----- Records to process -----
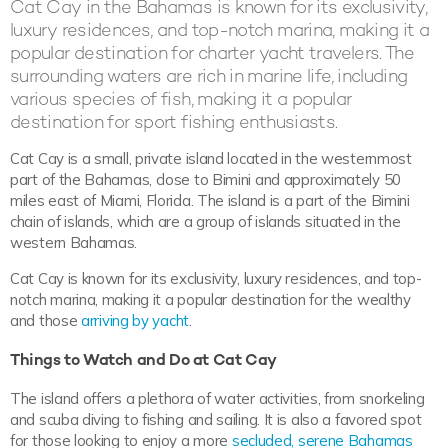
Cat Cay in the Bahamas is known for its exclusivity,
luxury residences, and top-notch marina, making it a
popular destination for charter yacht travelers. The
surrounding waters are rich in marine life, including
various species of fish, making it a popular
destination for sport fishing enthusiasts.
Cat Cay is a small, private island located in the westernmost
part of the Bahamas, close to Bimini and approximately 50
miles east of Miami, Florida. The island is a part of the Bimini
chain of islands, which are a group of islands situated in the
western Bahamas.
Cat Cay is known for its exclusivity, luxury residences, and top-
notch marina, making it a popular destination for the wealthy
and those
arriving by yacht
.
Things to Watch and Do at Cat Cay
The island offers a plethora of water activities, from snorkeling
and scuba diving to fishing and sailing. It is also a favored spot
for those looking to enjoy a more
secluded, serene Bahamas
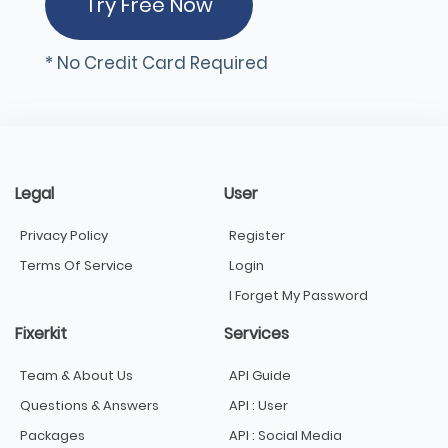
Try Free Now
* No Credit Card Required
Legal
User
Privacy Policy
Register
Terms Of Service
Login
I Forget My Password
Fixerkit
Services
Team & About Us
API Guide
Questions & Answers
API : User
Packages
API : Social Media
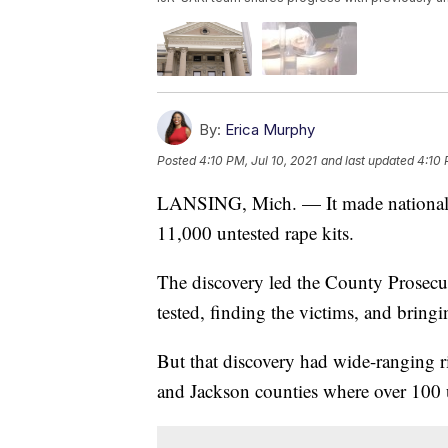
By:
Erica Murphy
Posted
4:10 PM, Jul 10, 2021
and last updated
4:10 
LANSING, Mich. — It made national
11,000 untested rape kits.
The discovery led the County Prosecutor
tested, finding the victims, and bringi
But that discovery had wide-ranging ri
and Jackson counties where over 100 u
-----
----- Records to process -----
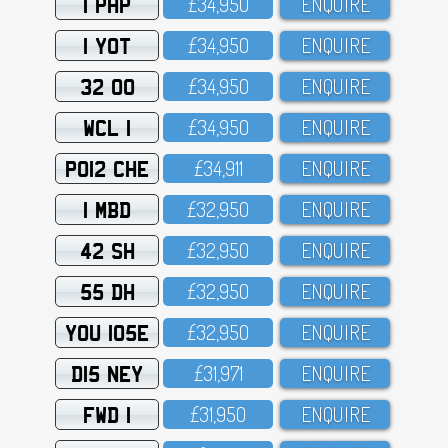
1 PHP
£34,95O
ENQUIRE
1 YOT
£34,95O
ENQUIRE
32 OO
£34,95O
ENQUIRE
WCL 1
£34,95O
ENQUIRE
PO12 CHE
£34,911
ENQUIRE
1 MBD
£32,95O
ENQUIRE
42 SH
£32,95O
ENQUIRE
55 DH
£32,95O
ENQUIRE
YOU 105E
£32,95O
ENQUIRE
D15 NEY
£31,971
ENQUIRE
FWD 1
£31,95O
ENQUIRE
-----
----- Records to process -----
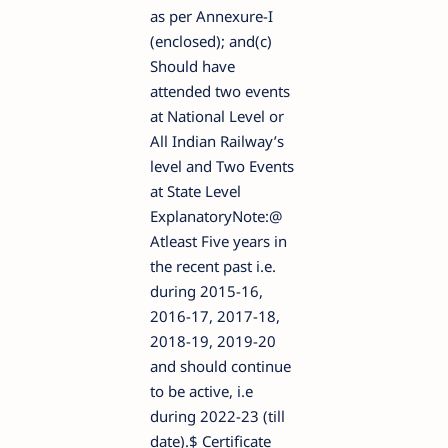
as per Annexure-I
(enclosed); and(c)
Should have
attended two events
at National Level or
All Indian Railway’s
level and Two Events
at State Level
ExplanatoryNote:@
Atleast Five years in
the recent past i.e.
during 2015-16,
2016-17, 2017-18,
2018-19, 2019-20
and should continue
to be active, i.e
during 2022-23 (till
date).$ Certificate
-----
= Requirement =
Would you please copy, word for word, everything above from the line containing "surrounding waters are" down to the line containing "for those looking to enjoy a more", those two lines included?

= Solution for this task =
surrounding waters are rich in marine life, including
various species of fish, making it a popular
destination for sport fishing enthusiasts.
Cat Cay is a small, private island located in the westernmost
part of the Bahamas, close to Bimini and approximately 50
miles east of Miami, Florida. The island is a part of the Bimini
chain of islands, which are a group of islands situated in the
western Bahamas.
Cat Cay is known for its exclusivity, luxury residences, and top-
notch marina, making it a popular destination for the wealthy
and those
arriving by yacht
.
Things to Watch and Do at Cat Cay
The island offers a plethora of water activities, from snorkeling
and scuba diving to fishing and sailing. It is also a favored spot
for those looking to enjoy a more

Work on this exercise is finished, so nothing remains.